A major memory she has is of when her brother was in the hospital and an airplane crashed into her family's root cellar when she was about 6. "That was when Tim Paris was killed; he was one of the local people. My understanding was that he was in the market to buy a plane. They had taken him up in the plane and I don't know what happened because we were in town because my brother was in the hospital with a broken arm. The airplane was circling and lost power or something and nosed dived right into the root cellar. I was quite young. The hospital got the call and my mother was visiting my brother and I was walking the streets because I didn't want to sit in the hospital. I was out wandering the streets window shopping and stuff when all of a sudden I saw my mother and sister in the car and they were going pretty fast down Main Street. I thought 'mother left me, how come?' So I thought well I guess I will have to walk home, so I walked home and when I got home I found out there was an airplane in the root cellar," Willard said.

Willard stated that the secret to her longevity is keeping active and leading a healthy lifestyle. She said that she never smoked and very infrequently consumes alcohol. Being active is one of the main secrets, that and enjoying both life and people. "I think that's the secret. I watched a lot of my friends, they retired and they went home, sat on the couch did nothing, had no hobbies, no interests in life so they just sat down and pretty soon they were gone. But those of us who stayed active are still here," she said.

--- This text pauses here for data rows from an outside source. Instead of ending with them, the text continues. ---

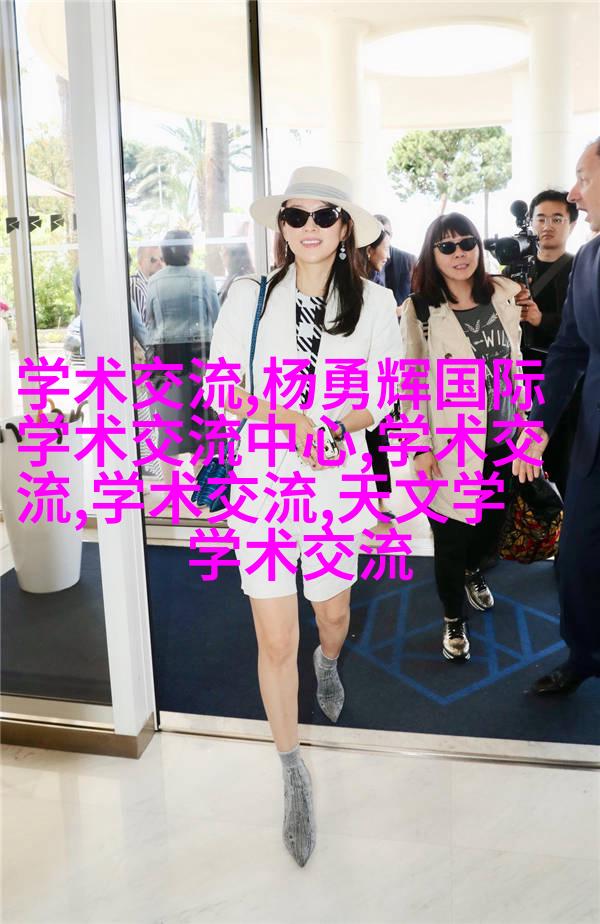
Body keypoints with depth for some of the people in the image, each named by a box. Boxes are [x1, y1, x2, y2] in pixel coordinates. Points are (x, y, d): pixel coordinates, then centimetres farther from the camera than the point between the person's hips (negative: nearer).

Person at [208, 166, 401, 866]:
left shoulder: (374, 302, -1)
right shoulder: (249, 296, -2)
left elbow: (381, 397, 3)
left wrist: (335, 427, -17)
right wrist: (288, 416, -18)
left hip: (340, 479, 1)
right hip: (260, 475, -1)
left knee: (333, 608, 21)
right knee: (275, 640, 1)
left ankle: (328, 663, 61)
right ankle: (293, 775, 21)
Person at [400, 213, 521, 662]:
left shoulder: (503, 295, 3)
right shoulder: (420, 310, -9)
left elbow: (515, 362, 12)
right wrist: (419, 447, -11)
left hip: (502, 440, 5)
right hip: (450, 446, -4)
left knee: (495, 523, 18)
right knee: (450, 535, 5)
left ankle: (473, 571, 51)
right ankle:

She went on to explain that the senior center and her friends also play a big part in her longevity. "I go to the senior center; you don't go and just sit there and eat and leave. You've got to kind of add intelligent conversation with the group you are with and I usually eat at a table where there's lots of conversations going on all the time. We try not to be exclusive; we try to include anyone that comes around. If we don't know them we try to introduce ourselves and get to know who they are. I think that's kind of the secret, you can't be standoffish and shy, you've got to meet people half way because they are probably as reluctant to speak up as you are. You just have to enjoy life and enjoy people," she added.

Willard is the sole survivor of both her and her husband's family, having lost her sister at the age of 98 about a month ago and a brother who became missing in action during the Korean War. But she has her three children, seven grandchildren and many great-grandchildren to keep her young and help celebrate birthdays yet to come.